→ **DATA**
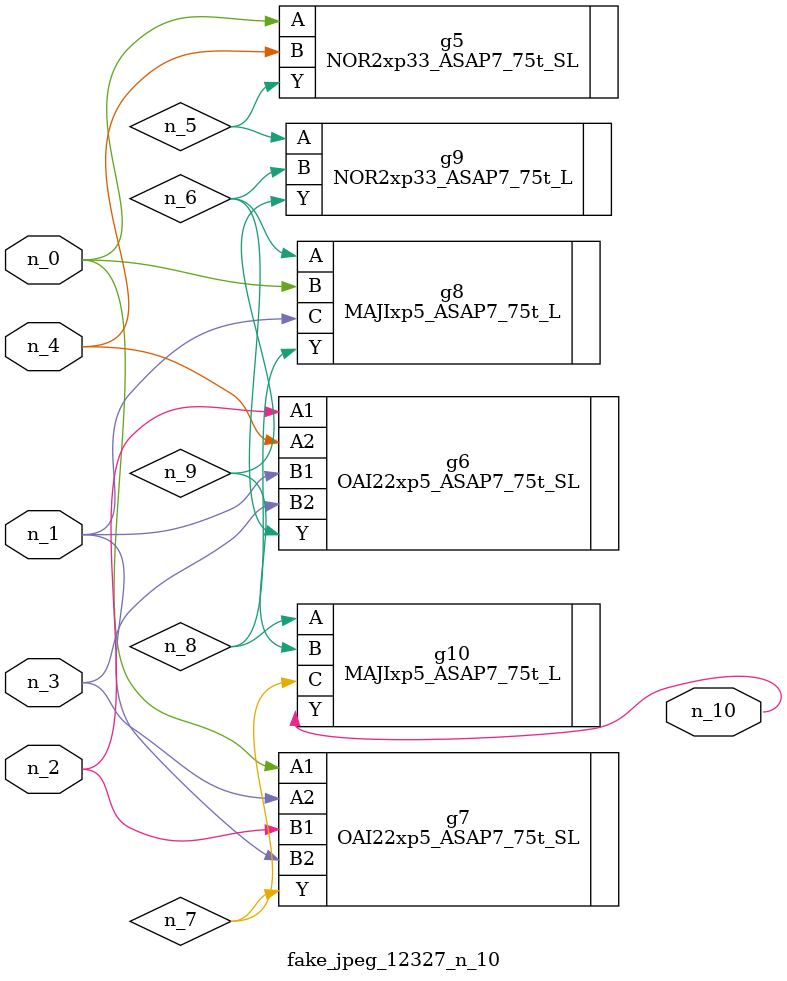
<source format=v>
module fake_jpeg_12327_n_10 (n_3, n_2, n_1, n_0, n_4, n_10);

input n_3;
input n_2;
input n_1;
input n_0;
input n_4;

output n_10;

wire n_8;
wire n_9;
wire n_6;
wire n_5;
wire n_7;

NOR2xp33_ASAP7_75t_SL g5 ( 
.A(n_0),
.B(n_4),
.Y(n_5)
);

OAI22xp5_ASAP7_75t_SL g6 ( 
.A1(n_2),
.A2(n_4),
.B1(n_1),
.B2(n_3),
.Y(n_6)
);

OAI22xp5_ASAP7_75t_SL g7 ( 
.A1(n_0),
.A2(n_3),
.B1(n_2),
.B2(n_1),
.Y(n_7)
);

MAJIxp5_ASAP7_75t_L g8 ( 
.A(n_6),
.B(n_0),
.C(n_1),
.Y(n_8)
);

MAJIxp5_ASAP7_75t_L g10 ( 
.A(n_8),
.B(n_9),
.C(n_7),
.Y(n_10)
);

NOR2xp33_ASAP7_75t_L g9 ( 
.A(n_5),
.B(n_6),
.Y(n_9)
);


endmodule
</source>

→ **AIM OF THE EXERCISE**
What you hand back should match the listing exactly, except that no pictures appear.

→ **EXERCISE SOLUTION**
<source format=v>
module fake_jpeg_12327_n_10 (n_3, n_2, n_1, n_0, n_4, n_10);

input n_3;
input n_2;
input n_1;
input n_0;
input n_4;

output n_10;

wire n_8;
wire n_9;
wire n_6;
wire n_5;
wire n_7;

NOR2xp33_ASAP7_75t_SL g5 ( 
.A(n_0),
.B(n_4),
.Y(n_5)
);

OAI22xp5_ASAP7_75t_SL g6 ( 
.A1(n_2),
.A2(n_4),
.B1(n_1),
.B2(n_3),
.Y(n_6)
);

OAI22xp5_ASAP7_75t_SL g7 ( 
.A1(n_0),
.A2(n_3),
.B1(n_2),
.B2(n_1),
.Y(n_7)
);

MAJIxp5_ASAP7_75t_L g8 ( 
.A(n_6),
.B(n_0),
.C(n_1),
.Y(n_8)
);

MAJIxp5_ASAP7_75t_L g10 ( 
.A(n_8),
.B(n_9),
.C(n_7),
.Y(n_10)
);

NOR2xp33_ASAP7_75t_L g9 ( 
.A(n_5),
.B(n_6),
.Y(n_9)
);


endmodule
</source>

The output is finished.